Se besaron ante la despedida. Andrés se detuvo en su boca desesperadamente, ella sintió su amor pero no percibió el dolor de él, que sabía que no volvería a verla. Emilia desconocía que las horas que pasaban se llevaban su vida.
Yo le creía a ella, no le creía a Andrés.
Yo había regresado y hablábamos por teléfono. Empecé a notar su voz cansada, fatigada. Después me dijo que había vuelto con Miguel porque no lograba recuperarse y no podía llevar a sus hijos al colegio, por eso habían llegado a un acuerdo de estar juntos.
Yo acusé un fuerte dolor en el estómago. Sin embargo le dije que la recuperación era lenta, que tuviera paciencia. Un tiempo después, no recuerdo cuánto, me llamó su mejor amiga y compañera de trabajo, Ada, para decirme que ella agonizaba.
Aturdida, le pedí si podía hablar con ella. Me dijo que ya no era posible.
Entonces lloré, en silencio, a chorros, doblada, con temblor, con rabia.
Lloré hasta sentir que me estallaba la frente, la cabeza. Al otro día me habló Miguel para decirme que Emilia había muerto y que le había hecho prometer que cuando viniera a San Luis a traer sus hijos a sus abuelos, pasara para que yo estuviera con ellos. Lo que cumplió sólo por unos años.
Ese día que Emilia se murió, nos juntamos los amigos junto con Andrés. A ninguno nos sirvió de contención, fue el efecto contrario. Luego estuvimos en un bar con Andrés y sin decirnos nada, entendimos que tampoco nos hacía bien. Ambos con excusas nos despedimos.
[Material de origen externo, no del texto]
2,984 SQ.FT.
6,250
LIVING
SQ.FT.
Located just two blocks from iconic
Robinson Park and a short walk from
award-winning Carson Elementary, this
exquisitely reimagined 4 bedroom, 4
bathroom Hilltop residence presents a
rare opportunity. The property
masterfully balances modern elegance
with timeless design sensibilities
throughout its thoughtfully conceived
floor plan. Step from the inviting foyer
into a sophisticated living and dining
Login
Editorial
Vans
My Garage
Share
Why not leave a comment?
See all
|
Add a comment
Pasó el tiempo, conoció una mujer con la que tuvo un hermoso nene. Un día me llamó y me pidió que fuera a su casa. Nos abrazamos con el mismo amor que nos tuvimos siempre. Nos sentamos, hizo un café y trajo una caja, la abrió y vi un bellísimo juego de ajedrez, lo que no me sorprendió, porque era además de un excelente jugador de ajedrez, un fanático que solía pasar horas jugando con Emilia, concentrado, siempre con un cigarrillo en la boca, taciturno.
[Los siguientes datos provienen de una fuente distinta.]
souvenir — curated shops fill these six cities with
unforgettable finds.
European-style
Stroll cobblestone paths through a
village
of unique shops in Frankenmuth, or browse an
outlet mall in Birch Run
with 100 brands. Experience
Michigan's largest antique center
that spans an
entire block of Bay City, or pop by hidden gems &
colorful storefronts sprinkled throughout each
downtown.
Me preguntó si me acordaba de cuando me había contado que Emilia, antes de partir al sur, le había dado un regalo y le había advertido que sólo podría disfrutarlo con ella.
Respondí que sí.
Abrió la caja de ajedrez, me la mostró. La miré, le dije que era muy bonito.
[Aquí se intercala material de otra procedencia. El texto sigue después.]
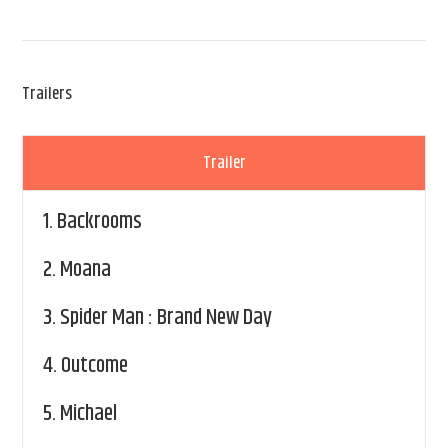
Trailers
Trailer
1.
Backrooms
2.
Moana
3.
Spider Man : Brand New Day
4.
Outcome
5.
Michael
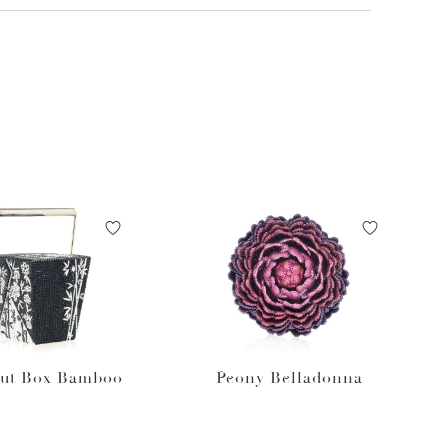
ut Box Bamboo
Peony Belladonna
Dijo: éste era el regalo que me dio, pasó mucho tiempo no lo había usado nunca y la semana pasada lo saqué para jugar con un amigo y ahí comprendí lo que me había dicho aquel día, al juego le faltaba la reina. Estúpidamente sonreí.

Andrés me miró con asombro y como sabía que yo seguía vinculada a su familia, me pidió que buscara la forma de recuperar la reina. Le respondí que nunca lo haría, porque ese había sido su deseo. Lo comprendió. Me fui pensando, que la reina quedó en su cartera, o en la mesa de luz, con su perfume.